Amber Farraway: “I want to go as far as I can.”

Amber Farraway: “I want to go as far as I can.”

Amber Farraway is another potential star off that seemingly never-ending Australian production line of elite female boxing talent. The 24-year-old has big ambitions. A desire to compete in next year’s Commonwealth Games in Glasgow, with the Los Angeles Olympic Games in 2028 a longer-term target. But Farraway is also aiming to enter the world of professional boxing. A fighter who wants to go as far as she can.

“I started boxing in 2020,” Farraway told FightPost over Zoom. “My boyfriend was boxing at the time, so I went along to the gym with him just to do some training. I hadn’t done any sports at that point, so it was really hard. I didn’t have my first fight until 2021. I kind of fell in love with the sport.”

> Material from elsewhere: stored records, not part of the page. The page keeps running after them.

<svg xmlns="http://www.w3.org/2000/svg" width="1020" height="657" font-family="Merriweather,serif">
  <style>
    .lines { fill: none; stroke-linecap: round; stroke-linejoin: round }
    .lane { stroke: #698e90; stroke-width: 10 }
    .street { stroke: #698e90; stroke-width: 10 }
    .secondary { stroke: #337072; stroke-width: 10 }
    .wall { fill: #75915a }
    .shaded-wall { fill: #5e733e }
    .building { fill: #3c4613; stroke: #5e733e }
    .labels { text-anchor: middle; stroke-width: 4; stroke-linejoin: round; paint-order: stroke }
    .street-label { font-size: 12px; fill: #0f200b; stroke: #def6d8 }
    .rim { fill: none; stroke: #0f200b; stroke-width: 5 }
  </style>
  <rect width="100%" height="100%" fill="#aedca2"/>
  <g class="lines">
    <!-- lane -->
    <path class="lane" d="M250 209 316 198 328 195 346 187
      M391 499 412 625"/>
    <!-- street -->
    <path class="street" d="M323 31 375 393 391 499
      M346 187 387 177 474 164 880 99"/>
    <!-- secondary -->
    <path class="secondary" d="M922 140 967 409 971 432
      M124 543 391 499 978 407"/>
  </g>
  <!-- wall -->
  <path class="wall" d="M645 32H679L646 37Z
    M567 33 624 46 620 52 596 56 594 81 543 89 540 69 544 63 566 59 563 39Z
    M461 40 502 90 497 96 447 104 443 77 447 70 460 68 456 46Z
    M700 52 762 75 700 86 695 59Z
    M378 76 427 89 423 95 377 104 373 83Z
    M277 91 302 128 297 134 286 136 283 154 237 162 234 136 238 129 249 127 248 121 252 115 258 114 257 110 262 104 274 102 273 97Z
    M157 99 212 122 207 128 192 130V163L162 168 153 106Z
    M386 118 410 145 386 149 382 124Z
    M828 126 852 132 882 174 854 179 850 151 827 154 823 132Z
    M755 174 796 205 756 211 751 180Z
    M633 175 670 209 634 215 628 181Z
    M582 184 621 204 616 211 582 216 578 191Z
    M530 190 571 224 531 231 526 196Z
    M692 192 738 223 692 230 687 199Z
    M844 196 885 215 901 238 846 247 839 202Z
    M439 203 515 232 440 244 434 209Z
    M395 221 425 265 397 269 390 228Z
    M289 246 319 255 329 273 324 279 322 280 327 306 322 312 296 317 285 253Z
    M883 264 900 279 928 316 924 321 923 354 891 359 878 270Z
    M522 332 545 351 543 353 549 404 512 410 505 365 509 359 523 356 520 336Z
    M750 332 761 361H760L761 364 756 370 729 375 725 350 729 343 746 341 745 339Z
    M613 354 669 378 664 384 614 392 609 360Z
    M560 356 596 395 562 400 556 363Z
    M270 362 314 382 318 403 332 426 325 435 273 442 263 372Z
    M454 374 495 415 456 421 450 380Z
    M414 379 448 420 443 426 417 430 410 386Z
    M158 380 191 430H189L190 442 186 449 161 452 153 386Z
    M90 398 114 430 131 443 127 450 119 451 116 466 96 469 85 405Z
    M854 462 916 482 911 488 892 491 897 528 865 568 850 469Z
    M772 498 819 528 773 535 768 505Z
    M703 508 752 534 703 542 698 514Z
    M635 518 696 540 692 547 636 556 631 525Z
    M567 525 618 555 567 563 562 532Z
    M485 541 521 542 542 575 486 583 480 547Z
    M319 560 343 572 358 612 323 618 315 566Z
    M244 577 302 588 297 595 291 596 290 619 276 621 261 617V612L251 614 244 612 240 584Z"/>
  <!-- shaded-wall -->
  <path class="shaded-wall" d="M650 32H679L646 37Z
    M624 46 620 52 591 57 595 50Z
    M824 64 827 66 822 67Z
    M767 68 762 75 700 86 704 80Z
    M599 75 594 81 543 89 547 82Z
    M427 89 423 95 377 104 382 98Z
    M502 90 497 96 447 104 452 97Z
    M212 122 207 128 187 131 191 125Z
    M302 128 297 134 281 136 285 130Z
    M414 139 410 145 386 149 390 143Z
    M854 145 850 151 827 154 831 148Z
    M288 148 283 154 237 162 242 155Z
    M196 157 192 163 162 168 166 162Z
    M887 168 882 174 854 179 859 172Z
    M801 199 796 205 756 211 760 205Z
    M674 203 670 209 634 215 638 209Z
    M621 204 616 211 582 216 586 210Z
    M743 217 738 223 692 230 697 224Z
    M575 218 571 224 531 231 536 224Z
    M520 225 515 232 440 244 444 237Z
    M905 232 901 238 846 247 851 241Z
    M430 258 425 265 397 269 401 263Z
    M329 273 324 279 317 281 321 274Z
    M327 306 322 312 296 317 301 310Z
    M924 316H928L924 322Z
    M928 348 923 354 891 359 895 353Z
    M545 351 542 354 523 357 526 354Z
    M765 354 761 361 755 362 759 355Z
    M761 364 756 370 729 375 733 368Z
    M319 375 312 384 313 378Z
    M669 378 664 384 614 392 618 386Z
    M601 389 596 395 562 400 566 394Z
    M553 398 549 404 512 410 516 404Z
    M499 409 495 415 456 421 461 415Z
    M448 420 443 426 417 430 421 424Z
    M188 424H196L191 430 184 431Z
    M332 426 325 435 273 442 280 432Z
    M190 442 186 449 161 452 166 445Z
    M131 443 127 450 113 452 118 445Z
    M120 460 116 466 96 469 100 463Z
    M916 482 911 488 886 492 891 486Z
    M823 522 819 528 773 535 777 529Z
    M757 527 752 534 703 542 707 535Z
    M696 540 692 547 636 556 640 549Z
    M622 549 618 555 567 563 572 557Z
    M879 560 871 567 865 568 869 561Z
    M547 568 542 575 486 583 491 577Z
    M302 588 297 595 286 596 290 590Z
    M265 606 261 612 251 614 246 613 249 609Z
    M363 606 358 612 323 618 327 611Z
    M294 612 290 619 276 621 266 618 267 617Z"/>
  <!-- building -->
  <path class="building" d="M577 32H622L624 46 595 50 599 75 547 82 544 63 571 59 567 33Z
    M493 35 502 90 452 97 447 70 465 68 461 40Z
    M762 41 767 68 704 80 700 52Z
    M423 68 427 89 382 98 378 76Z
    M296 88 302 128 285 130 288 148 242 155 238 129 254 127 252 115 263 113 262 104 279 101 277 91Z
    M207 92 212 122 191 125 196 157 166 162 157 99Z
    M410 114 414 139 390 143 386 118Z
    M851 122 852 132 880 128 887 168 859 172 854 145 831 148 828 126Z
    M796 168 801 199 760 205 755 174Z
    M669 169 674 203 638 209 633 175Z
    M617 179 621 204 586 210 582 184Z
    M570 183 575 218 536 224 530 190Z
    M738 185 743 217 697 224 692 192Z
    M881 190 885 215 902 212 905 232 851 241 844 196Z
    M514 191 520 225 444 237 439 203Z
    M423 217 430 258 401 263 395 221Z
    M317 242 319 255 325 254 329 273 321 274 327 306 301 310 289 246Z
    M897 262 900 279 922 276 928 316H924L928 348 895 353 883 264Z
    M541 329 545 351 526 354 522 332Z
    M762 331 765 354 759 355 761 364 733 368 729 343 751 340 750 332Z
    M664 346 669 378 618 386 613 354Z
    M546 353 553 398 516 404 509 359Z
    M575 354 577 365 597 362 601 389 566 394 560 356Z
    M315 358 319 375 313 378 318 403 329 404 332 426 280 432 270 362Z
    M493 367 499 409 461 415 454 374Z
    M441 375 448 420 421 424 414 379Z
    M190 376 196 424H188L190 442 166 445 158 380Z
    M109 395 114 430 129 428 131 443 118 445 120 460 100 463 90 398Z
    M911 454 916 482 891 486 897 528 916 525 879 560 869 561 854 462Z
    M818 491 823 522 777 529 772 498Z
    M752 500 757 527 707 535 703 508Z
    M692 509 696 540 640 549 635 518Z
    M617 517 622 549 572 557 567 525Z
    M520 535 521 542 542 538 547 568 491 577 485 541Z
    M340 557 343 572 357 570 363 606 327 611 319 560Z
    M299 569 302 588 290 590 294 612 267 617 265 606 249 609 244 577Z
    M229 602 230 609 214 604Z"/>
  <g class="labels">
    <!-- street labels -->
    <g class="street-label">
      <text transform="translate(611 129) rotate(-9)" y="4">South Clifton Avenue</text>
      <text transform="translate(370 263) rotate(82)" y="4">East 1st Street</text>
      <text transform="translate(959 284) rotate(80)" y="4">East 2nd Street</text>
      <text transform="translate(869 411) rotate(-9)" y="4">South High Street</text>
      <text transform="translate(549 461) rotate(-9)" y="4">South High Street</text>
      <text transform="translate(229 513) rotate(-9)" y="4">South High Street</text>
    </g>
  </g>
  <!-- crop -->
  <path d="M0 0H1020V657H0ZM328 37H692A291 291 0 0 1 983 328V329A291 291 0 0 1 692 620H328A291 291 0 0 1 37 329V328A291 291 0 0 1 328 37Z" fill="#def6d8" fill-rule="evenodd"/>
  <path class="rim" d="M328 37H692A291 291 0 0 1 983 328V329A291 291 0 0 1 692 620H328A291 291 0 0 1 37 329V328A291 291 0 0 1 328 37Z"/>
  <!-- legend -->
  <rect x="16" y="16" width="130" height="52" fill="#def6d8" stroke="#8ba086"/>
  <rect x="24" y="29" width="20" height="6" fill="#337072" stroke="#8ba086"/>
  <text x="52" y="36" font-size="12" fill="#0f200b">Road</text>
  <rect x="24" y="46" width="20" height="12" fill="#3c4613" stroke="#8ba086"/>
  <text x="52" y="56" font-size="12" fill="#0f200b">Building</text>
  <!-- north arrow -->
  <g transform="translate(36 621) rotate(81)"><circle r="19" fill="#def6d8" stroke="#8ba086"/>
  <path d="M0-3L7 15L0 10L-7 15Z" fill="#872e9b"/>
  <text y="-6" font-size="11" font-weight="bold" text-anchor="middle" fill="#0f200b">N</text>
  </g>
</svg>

That first fight was the start of the journey. A winning debut that set the scene quite nicely for what lay ahead. “I don’t really remember it because it went that fast,” Farraway says of her maiden ring walk. “It was really cool, my boyfriend’s sister was boxing at the time, I had watched her have a few fights, and I wanted to have a go as well. We fought on the same night. So it was a really good energy. I don’t remember too much about it because it was my first fight and I was so nervous.”

Farraway is now twenty-seven fights in. A love affair that satisfies in many ways. “Doing something that scares me,” Farraway replied when I asked what the attraction of boxing was to her. “I hadn’t done any sports, and I hadn’t really pushed myself before. Doing something that was scary and hard is what made me want to keep boxing. I was so comfortable in my life, and having that adrenaline rush just made me want to keep doing it.”

Those twenty-seven fights have already brought plenty of success. “A few weeks ago, I won gold at the Tammer tournament in Finland,” Farraway relayed to me. “That was a pretty big stepping stone for me. I won at the Australian selection tournament earlier this year against Eve Bryson, who is a really good amateur with a good record. We prepared well for that fight, and that was another big achievement for me.”

The Commonwealth Games will take place in Glasgow next year, and Farraway intends to be in Scotland. “The Commonwealth Games are definitely a target for next year. We have the nationals in a couple of weeks. Australia is taking the top four in each weight division to the trials at the beginning of next year. We should get to the trails and then push hard there and see how that goes because it is a really big goal of mine to go to the Commonwealth Games.”

“Ciara Storch, who is also from Queensland,” Farraway added when I asked who her main rival is for a place on the Australian team. “Ciara is very well known, and she is pretty much the main girl I have to beat. So I have to beat her at the nationals first.”

If Farraway gets her way, a trip to Glasgow will be followed by a visit to Los Angeles in three years time. “I really want to go to the Olympics. I have wanted to for a while now. We almost went pro at the beginning of this year, so that Olympic goal kind of disappeared because I was going to turn professional. We were not getting many fights, but we decided to keep trying, so it’s become a big goal again now. But it is obviously still three years away. We have to see how everything goes and if I want to stay in the amateurs, which I think I do. You have to go with the flow because things may change. But I do want to get to the Olympics.”

With a desire to test the waters in the professional ranks, Farraway could be competing as an amateur and in the paid ranks at the same time. “You can do both, but I see them as two different sports,” Farraway says. “They are completely different to each other. I definitely want to go pro; that has always been my main goal. I keep pushing in the amateurs, so all these other goals have now popped up. I do want to go pro, but I am not sure when. But that is the end goal.”

Amber Farraway is impressive in many ways. There are obvious targets, both in the short and long term. But the Queensland native is also balanced in her ambitions. A fighter who just wants to see how far her career takes her. “I want to go as far as I can, and when I am done, I am done.”